PUBLOAD is a known downloader malware linked to Mustang Panda since early 2022, deployed as part of cyber attacks targeting government entities in the Asia-Pacific (APAC) region to deliver the PlugX malware.
“PUBLOAD was also used to introduce supplemental tools into the targets’ environment, such as FDMTP to serve as a secondary control tool, which was observed to perform similar tasks as that of PUBLOAD; and PTSOCKET, a tool used as an alternative exfiltration option,” security researchers Lenart Bermejo, Sunny Lu, and Ted Lee said.
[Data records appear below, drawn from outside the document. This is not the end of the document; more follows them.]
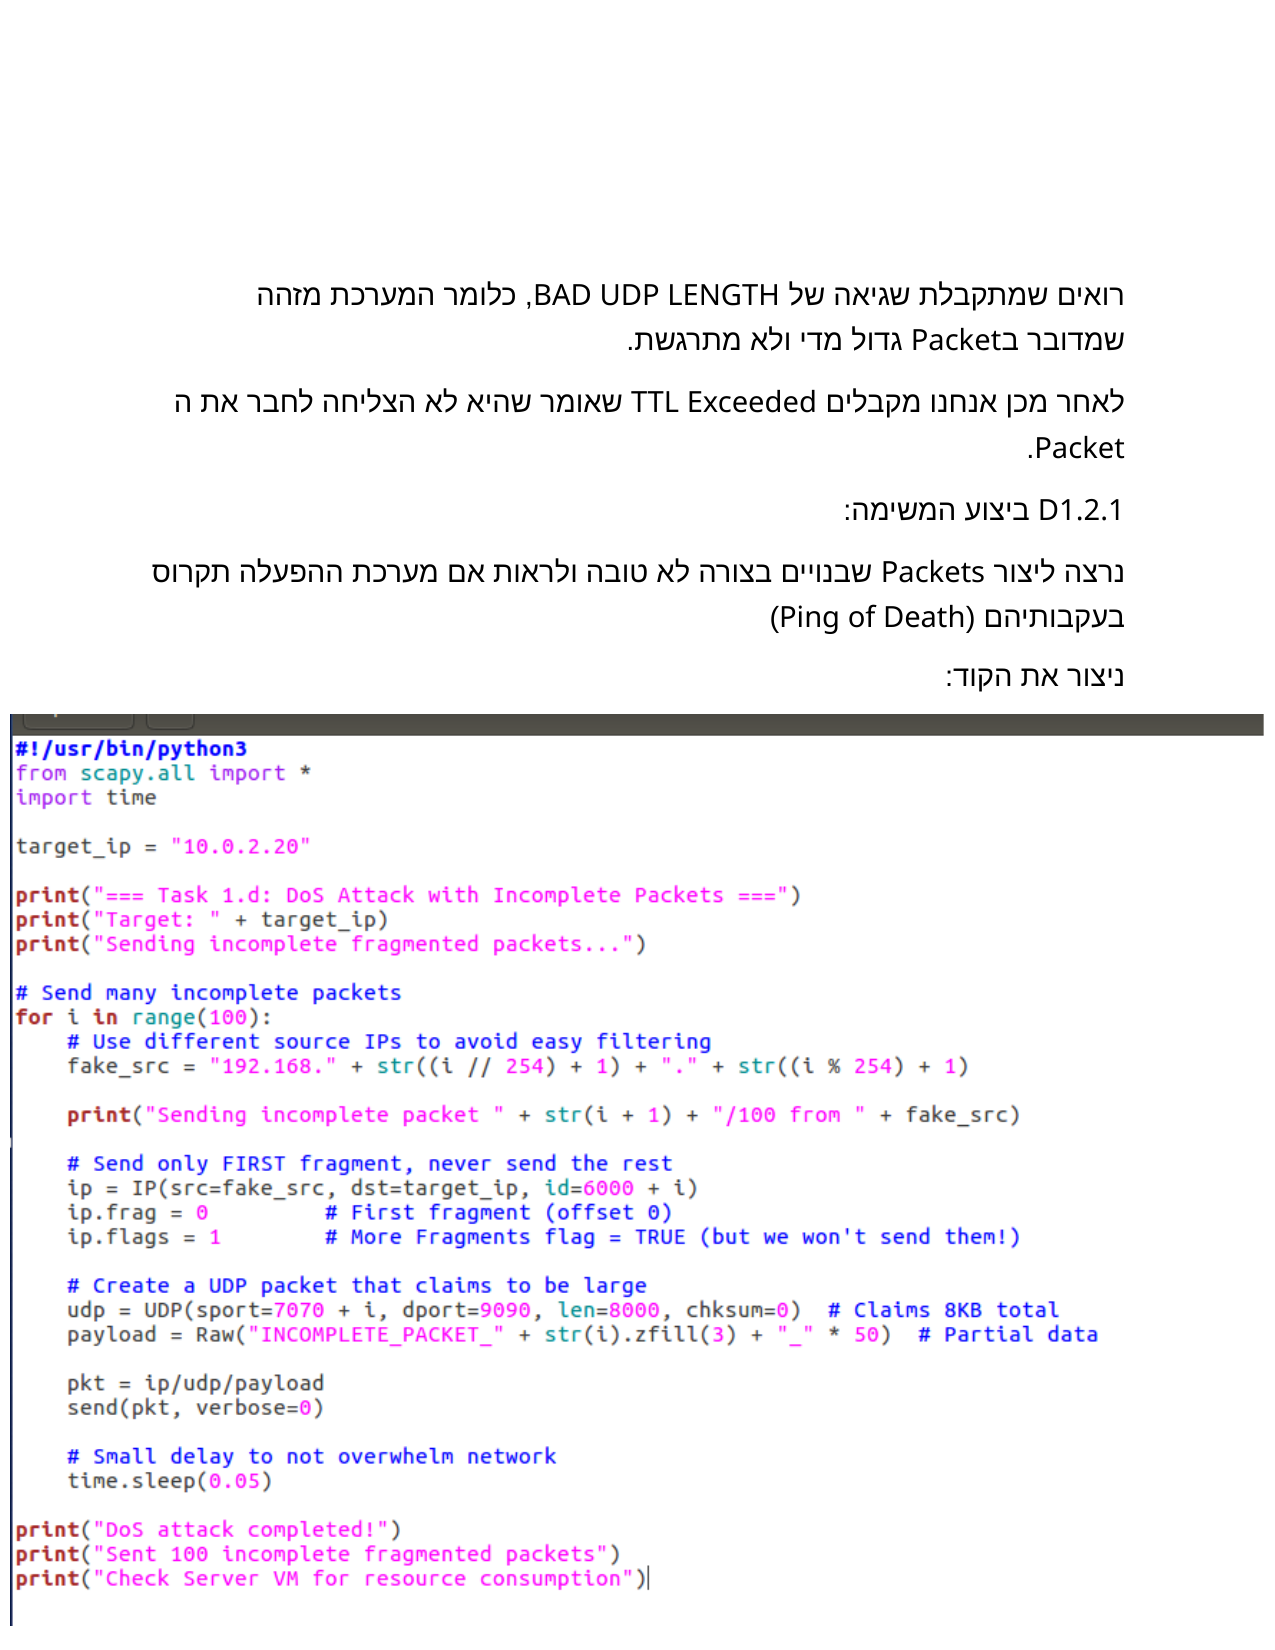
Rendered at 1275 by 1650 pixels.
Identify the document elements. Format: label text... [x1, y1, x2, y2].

text רואים שמתקבלת שגיאה של BAD UDP LENGTH, כלומר המערכת מזהה שמדובר בPacket גדול מדי ולא מתרגשת. [150, 274, 1125, 359]
text לאחר מכן אנחנו מקבלים TTL Exceeded שאומר שהיא לא הצליחה לחבר את הPacket. [150, 382, 1125, 467]
picture [10, 714, 1264, 1626]
text D1.2.1 ביצוע המשימה: [150, 489, 1125, 529]
text נרצה ליצור Packets שבנויים בצורה לא טובה ולראות אם מערכת ההפעלה תקרוס בעקבותיהם (Ping of Death) [150, 552, 1125, 636]
text ניצור את הקוד: [150, 659, 1125, 692]
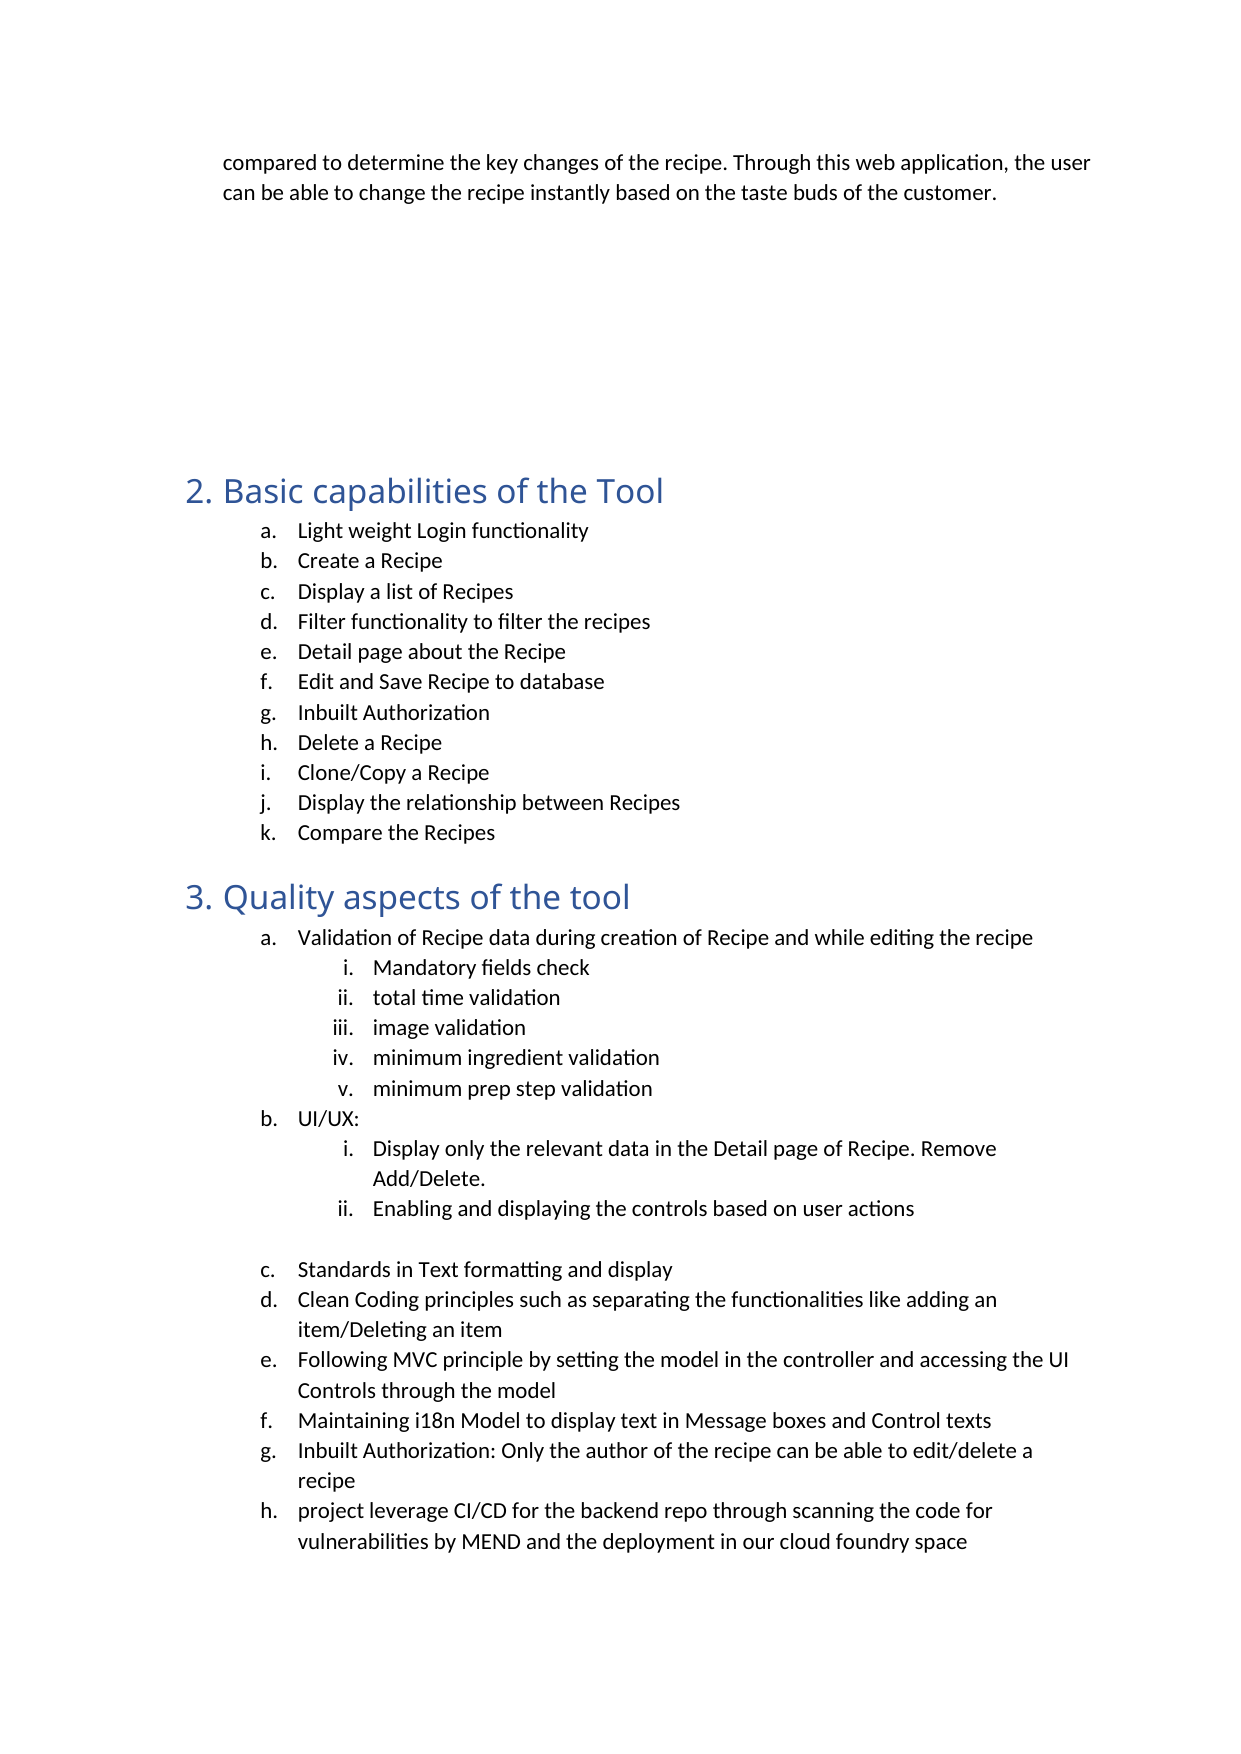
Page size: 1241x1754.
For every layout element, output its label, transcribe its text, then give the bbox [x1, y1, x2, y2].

list total time validation [354, 983, 1093, 1011]
list Inbuilt Authorization [260, 698, 1093, 726]
list Delete a Recipe [260, 728, 1093, 756]
list Light weight Login functionality [260, 516, 1093, 544]
list Maintaining i18n Model to display text in Message boxes and Control texts [260, 1406, 1093, 1434]
subtitle Quality aspects of the tool [185, 874, 1093, 919]
list Display a list of Recipes [260, 577, 1093, 605]
list Inbuilt Authorization: Only the author of the recipe can be able to edit/delete a recipe [260, 1436, 1093, 1494]
list Filter functionality to filter the recipes [260, 607, 1093, 635]
list minimum prep step validation [354, 1074, 1093, 1102]
list minimum ingredient validation [354, 1043, 1093, 1071]
list Display only the relevant data in the Detail page of Recipe. Remove Add/Delete. [354, 1134, 1093, 1192]
list Create a Recipe [260, 547, 1093, 574]
list Clone/Copy a Recipe [260, 758, 1093, 786]
list Compare the Recipes [260, 818, 1093, 846]
list Display the relationship between Recipes [260, 788, 1093, 816]
list Standards in Text formatting and display [260, 1255, 1093, 1283]
list UI/UX: [260, 1104, 1093, 1132]
list Detail page about the Recipe [260, 637, 1093, 665]
list Mandatory fields check [354, 953, 1093, 981]
list Following MVC principle by setting the model in the controller and accessing the UI Controls through the model [260, 1346, 1093, 1404]
subtitle Basic capabilities of the Tool [185, 467, 1093, 513]
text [223, 148, 1093, 206]
list Enabling and displaying the controls based on user actions [354, 1194, 1093, 1222]
list Clean Coding principles such as separating the functionalities like adding an item/Deleting an item [260, 1285, 1093, 1343]
list Edit and Save Recipe to database [260, 667, 1093, 695]
list image validation [354, 1013, 1093, 1041]
list Validation of Recipe data during creation of Recipe and while editing the recipe [260, 923, 1093, 951]
list project leverage CI/CD for the backend repo through scanning the code for vulnerabilities by MEND and the deployment in our cloud foundry space [260, 1497, 1093, 1555]
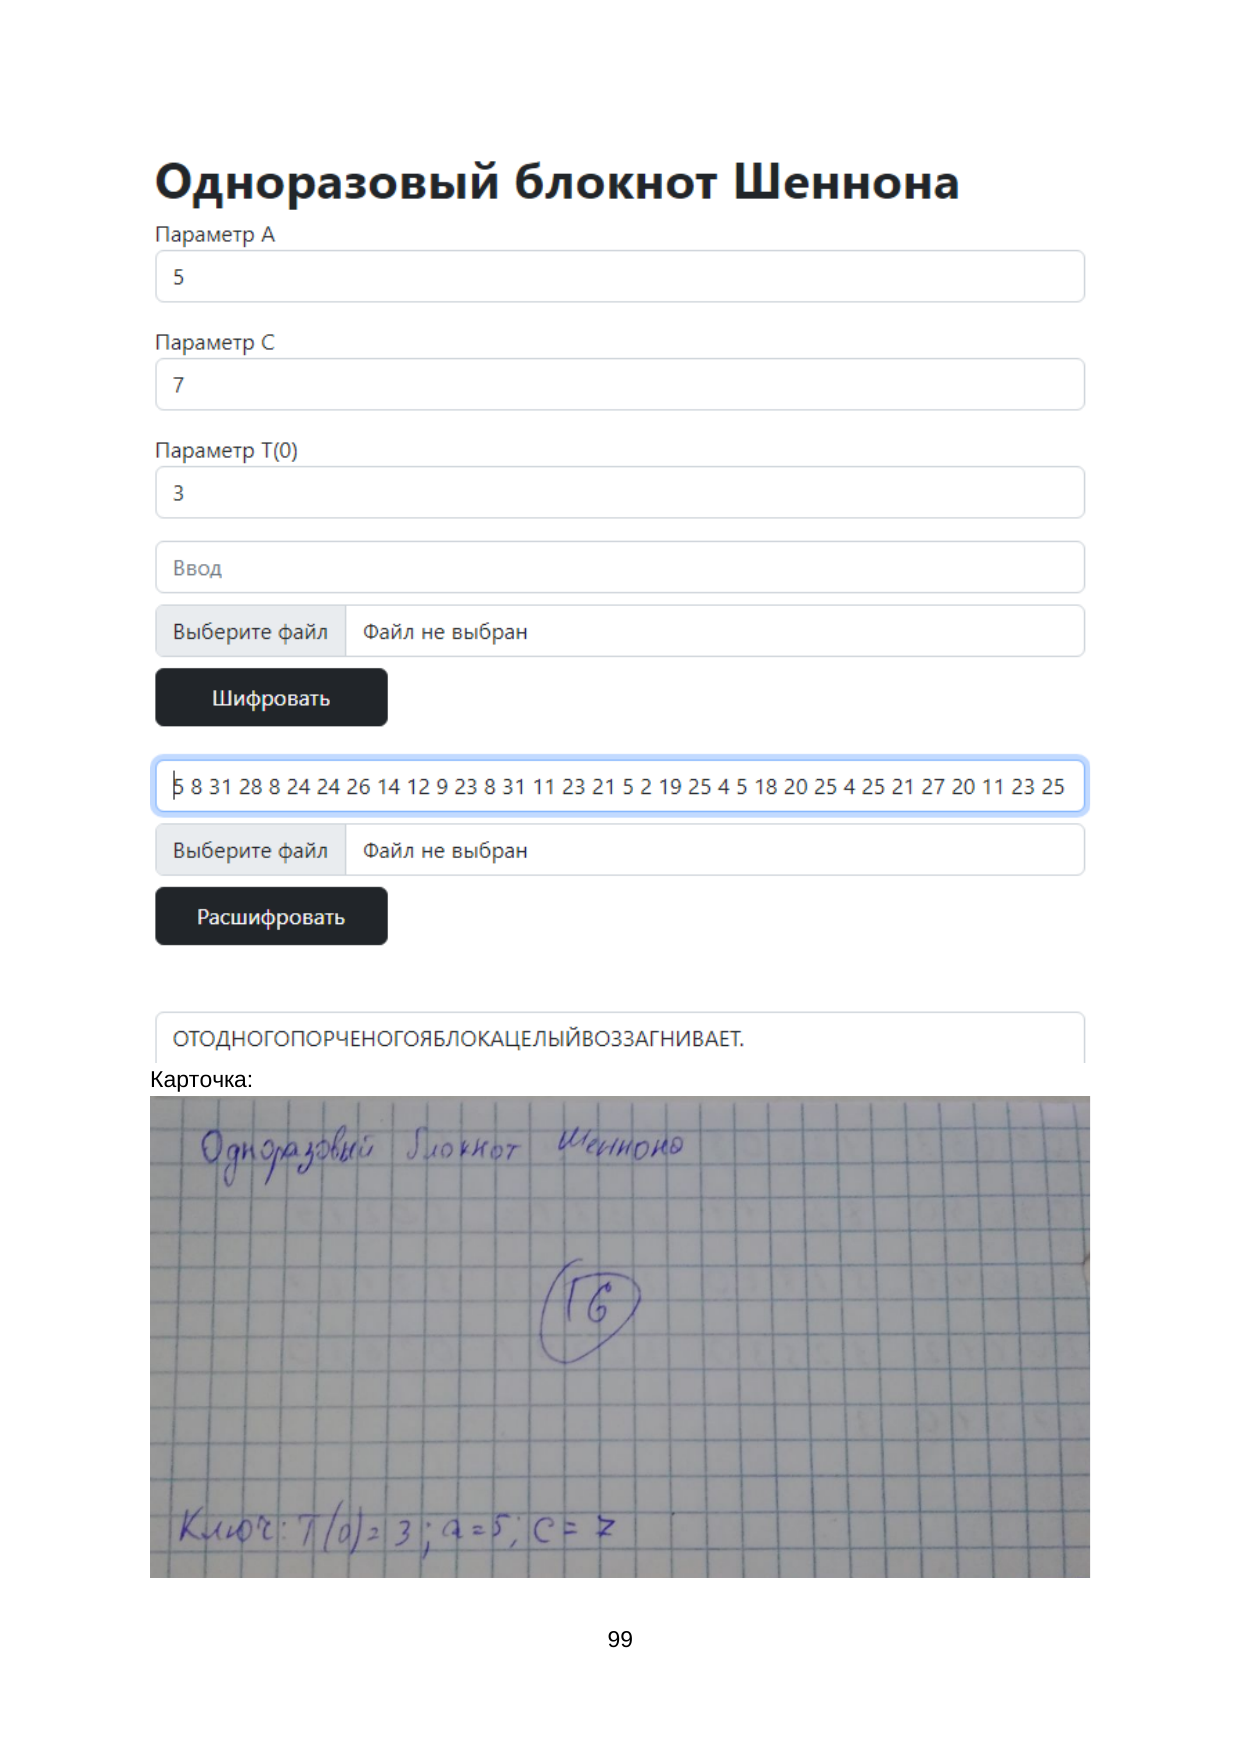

Mustang Panda’s use of removable drives as a propagation vector for HIUPAN was previously documented by Trend Micro in March 2023. It’s tracked by Google-owned Mandiant as MISTCLOAK, which it observed in connection with a cyber espionage campaign targeting the Philippines that may have commenced as far back as September 2021.
PUBLOAD is equipped with features to conduct reconnaissance of the infected network and harvest files of interest (.doc, .docx, .xls, .xlsx, .pdf, .ppt, and .pptx), while also serving as a conduit for a new hacking tool dubbed FDMTP, which is a “simple malware downloader” implemented based on TouchSocket over Duplex Message Transport Protocol (DMTP).
The captured information is compressed into an RAR archive and exfiltrated to an attacker-controlled FTP site via cURL. Alternatively, Mustang Panda has also been observed deploying a custom program named PTSOCKET that can transfer files in multi-thread mode.
Furthermore, Trend Micro has attributed the adversary to a “fast-paced” spear-phishing campaign that it detected in June 2024 as distributing email messages containing a .url attachment, which, when launched, is used to deliver a signed downloader dubbed DOWNBAIT.
The campaign is believed to have targeted Myanmar, the Philippines, Vietnam, Singapore, Cambodia, and Taiwan based on the filenames and content of the decoy documents used.
DOWNBAIT is a first-stage loader tool that’s used to retrieve and execute the PULLBAIT shellcode in memory, which subsequently downloads and runs the first-stage backdoor referred to as CBROVER.
The implant, for its part, supports file download and remote shell execution capabilities, alongside acting as a delivery vehicle for the PlugX remote access trojan (RAT). PlugX then takes care of deploying another bespoke file collector called FILESAC that can collect the victim’s files.
The disclosure comes as Palo Alto Networks Unit 42 detailed Mustang Panda’s abuse of Visual Studio Code’s embedded reverse shell feature to gain a foothold in target networks, indicating that the threat actor is actively tweaking its modus operandi.
“Earth Preta has shown significant advancements in their malware deployment and strategies, particularly in their campaigns targeting government entities,” the researchers said. “The group has evolved their tactics, […] leveraging multi-stage downloaders (from DOWNBAIT to PlugX) and possibly exploiting Microsoft’s cloud services for data exfiltration.”